Ce que la Cour demande réellement à la CJUE

Les questions posées portent sur plusieurs aspects structurants du droit européen des données :

1. La légalité du transfert automatique de données vers les États-Unis

La CJUE est invitée à apprécier si la transmission systématique de données fiscales imposée par FATCA respecte les principes européens de limitation des finalités, de proportionnalité et de minimisation des données.

Le recours à la clause de « grandfathering » du RGPD

La Cour demande si la Belgique – et, par analogie, d’autres États membres – peut invoquer la clause de maintien prévue pour les accords internationaux antérieurs au RGPD afin d’éviter un contrôle de conformité complet.

La transparence et l’information des contribuables

Il s’agit d’évaluer si les personnes concernées bénéficient d’un niveau suffisant d’information, comme l’exige le RGPD, concernant l’utilisation et la circulation de leurs données.

Les garanties encadrant les transferts vers des pays tiers

La Cour interroge également la CJUE sur la conformité des mécanismes actuels de transfert, indépendamment du nouveau cadre Europe–États-Unis sur la protection des données.

Ces interrogations pourraient redéfinir l’approche européenne de toutes les formes d’échanges automatiques d’informations fiscales.

Au-delà du cas FATCA : le rappel d’une asymétrie structurelle

Depuis des années, de nombreux praticiens soulignent que FATCA crée une asymétrie persistante :

l’Union européenne transmet de grandes quantités de données financières aux États-Unis, alors que la réciprocité est en pratique très limitée.

Cette saisine oblige à poser des questions longtemps éludées :

  • L’Union européenne doit-elle continuer à accepter des mécanismes internationaux dont la compatibilité avec son propre droit n’a jamais été pleinement évaluée ?
  • La coopération fiscale peut-elle justifier des transferts massifs et indifférenciés de données en l’absence de tout soupçon de fraude ?

Pourquoi cette décision est déterminante ?
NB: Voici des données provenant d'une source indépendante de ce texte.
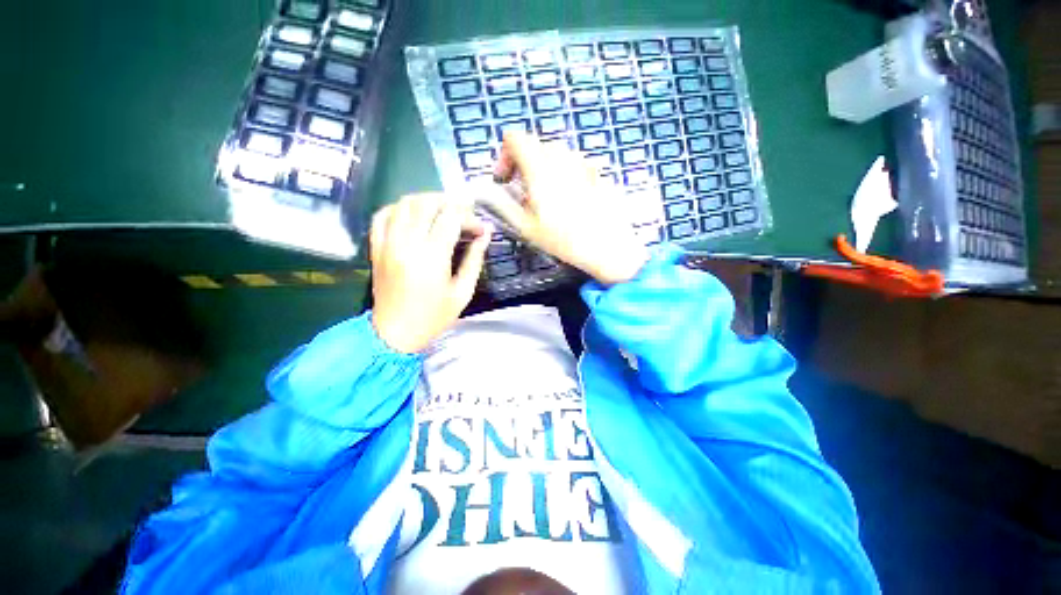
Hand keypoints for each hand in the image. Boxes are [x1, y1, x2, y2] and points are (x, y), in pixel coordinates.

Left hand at [370, 193, 490, 353]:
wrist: (395, 333)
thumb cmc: (433, 317)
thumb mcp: (463, 292)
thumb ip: (474, 260)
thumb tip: (485, 235)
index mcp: (431, 258)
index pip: (451, 219)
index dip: (469, 218)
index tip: (481, 229)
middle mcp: (407, 244)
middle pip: (427, 204)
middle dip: (450, 202)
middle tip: (464, 213)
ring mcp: (387, 243)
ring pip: (404, 204)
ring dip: (427, 200)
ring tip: (443, 210)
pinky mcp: (376, 247)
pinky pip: (382, 215)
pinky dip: (399, 208)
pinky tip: (413, 214)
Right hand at [481, 131, 648, 284]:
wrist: (606, 245)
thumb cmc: (563, 240)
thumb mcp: (526, 227)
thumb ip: (504, 204)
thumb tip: (491, 193)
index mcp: (540, 169)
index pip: (514, 138)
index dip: (504, 155)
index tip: (506, 179)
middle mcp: (561, 158)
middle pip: (535, 145)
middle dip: (524, 163)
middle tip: (524, 191)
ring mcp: (582, 162)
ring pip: (556, 153)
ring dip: (544, 167)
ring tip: (547, 196)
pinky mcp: (597, 172)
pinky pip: (574, 163)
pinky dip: (564, 173)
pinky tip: (570, 197)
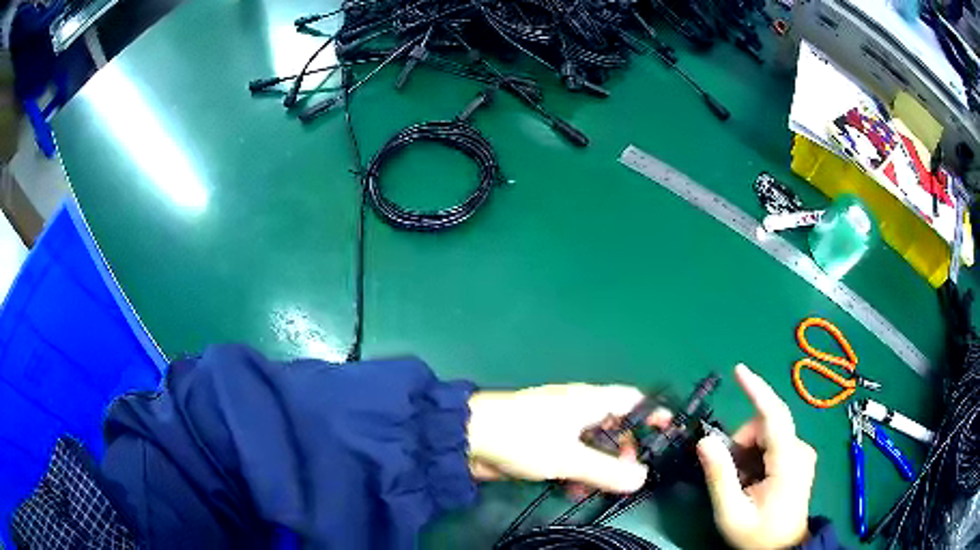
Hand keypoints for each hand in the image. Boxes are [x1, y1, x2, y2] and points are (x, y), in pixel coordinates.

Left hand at [467, 384, 649, 492]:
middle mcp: (578, 410)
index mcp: (589, 401)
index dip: (653, 413)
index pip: (632, 400)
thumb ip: (607, 470)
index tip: (668, 432)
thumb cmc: (522, 437)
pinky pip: (571, 457)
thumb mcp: (568, 457)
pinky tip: (572, 490)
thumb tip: (642, 478)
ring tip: (597, 488)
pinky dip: (577, 472)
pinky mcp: (542, 445)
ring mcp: (559, 428)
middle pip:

Un arrêt de la CJUE pourrait :

  • Contraindre les États membres à revoir ou limiter la portée des transferts FATCA ;
  • Renforcer les garanties du RGPD dans le domaine fiscal, souvent perçu comme un espace de dérogation implicite ;
  • Clarifier les frontières entre coopération fiscale légitime et surveillance disproportionnée ;
  • Créer un précédent pour tous les mécanismes d’échanges de données financières à grande échelle (CRS, DAC, registres centralisés, etc.).

L’enjeu n’est donc pas de remettre en cause la transparence fiscale, mais de garantir que celle-ci respecte les standards juridiques européens, fondés sur la proportionnalité, la protection accrue des données et le contrôle démocratique.

Conclusion

L’affaire soumise à la CJUE ouvre un débat essentiel : celui de l’équilibre entre coopération internationale en matière fiscale et protection des données personnelles, dans un contexte où les flux d’informations sont devenus massifs et systématiques.

Il pourrait s’agir d’un moment charnière pour l’Union européenne, appelée à affirmer si, en matière de fiscalité comme ailleurs, la transparence doit toujours se concilier avec le droit fondamental à la protection des données.